First, position bias becomes extreme. The top-left and top-center tiles in a rule-based grid collect disproportionate click share — not because those products are most relevant, but because the rule always puts the same products there. A shopper who's seen that top tile three times already has a lower probability of clicking it on the fourth visit, but the rule doesn't know they've seen it before.

Second, new product failure rates spike. A new SKU entering the catalog has no sales history, so revenue-ranked rules push it to the back. It never gets seen by enough shoppers to build velocity. The product gets marked as a slow-mover and eventually discounted or discontinued — but the underlying reason it failed was that the recommendation layer systematically excluded it during the period when it needed exposure most.

Third, cross-category discovery drops off. When a shopper's session history suggests they're open to a category adjacent to their primary interest, rules have no mechanism to surface that. The affinity connection between someone who buys minimalist kitchenware and someone who would respond well to a storage and organization collection exists in the behavioral data — but rules can't read behavioral data. They read catalog attributes.

The Cold Start Isn't the Only Problem

Most discussion about recommendation system limitations focuses on cold start — the inability to personalize for new visitors with no history. Cold start is real, but it's not the primary failure mode of rules at scale. Rules fail even for returning customers.

Consider a shopper who has placed three orders over 18 months. They have a clear preference vector — moderate price range, specific aesthetic, strong affinity for one brand sub-line. But if your rule for returning customers is "show items in categories they've purchased before," you're ignoring everything they've browsed and hovered over but not yet bought. You're also ignoring the signal in their dwell time, their scroll patterns across the grid, the sequence in which they moved through your catalog in the last session.

Purchase history is the loudest signal but also the slowest-updating. A shopper can change their mind about what they want this week versus last quarter, and their session micro-behaviors will show that shift long before they make another purchase. Rules that rely only on purchase history are working with a months-old snapshot of a person who may have meaningfully different preferences today.

What Comes After Rules

The transition from rule-based merchandising to session-aware personalization isn't about replacing rules entirely — it's about being honest about what rules can and can't do. Rules handle constraints and business logic well. They don't handle individual relevance inference well, and they fail progressively worse as catalog size grows.

At the point where your catalog has more SKUs than your merchandising team can manually evaluate, some form of automated relevance modeling becomes necessary — not as a philosophical upgrade, but as a practical operational response to a catalog your rules can't meaningfully index.

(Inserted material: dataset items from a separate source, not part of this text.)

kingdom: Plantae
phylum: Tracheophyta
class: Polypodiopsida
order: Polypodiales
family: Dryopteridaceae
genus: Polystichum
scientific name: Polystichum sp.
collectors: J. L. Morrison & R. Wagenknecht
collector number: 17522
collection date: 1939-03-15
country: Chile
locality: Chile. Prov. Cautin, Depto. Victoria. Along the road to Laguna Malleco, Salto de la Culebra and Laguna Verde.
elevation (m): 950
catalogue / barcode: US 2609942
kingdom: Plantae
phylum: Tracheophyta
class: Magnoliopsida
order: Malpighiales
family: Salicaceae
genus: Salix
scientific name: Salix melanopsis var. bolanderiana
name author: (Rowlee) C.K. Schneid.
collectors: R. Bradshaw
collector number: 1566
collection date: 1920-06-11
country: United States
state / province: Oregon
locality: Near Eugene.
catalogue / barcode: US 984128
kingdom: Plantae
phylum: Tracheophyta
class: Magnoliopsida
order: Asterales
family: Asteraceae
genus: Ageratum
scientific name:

The brands that make this transition successfully tend to keep their high-level business rules intact — pinned promotions, out-of-stock suppression, margin floors — while replacing the middle and bottom layers of the recommendation stack with behavioral scoring. The rules handle the "what we won't show," and the model handles "what we think this person wants to see right now."

That separation of concerns is what makes catalog growth feel manageable rather than chaotic. Your 10,000 SKUs are no longer a problem to be governed by increasingly complex rule trees. They're a resource — a deep inventory of relevant products waiting to be matched to the right shopper at the right moment.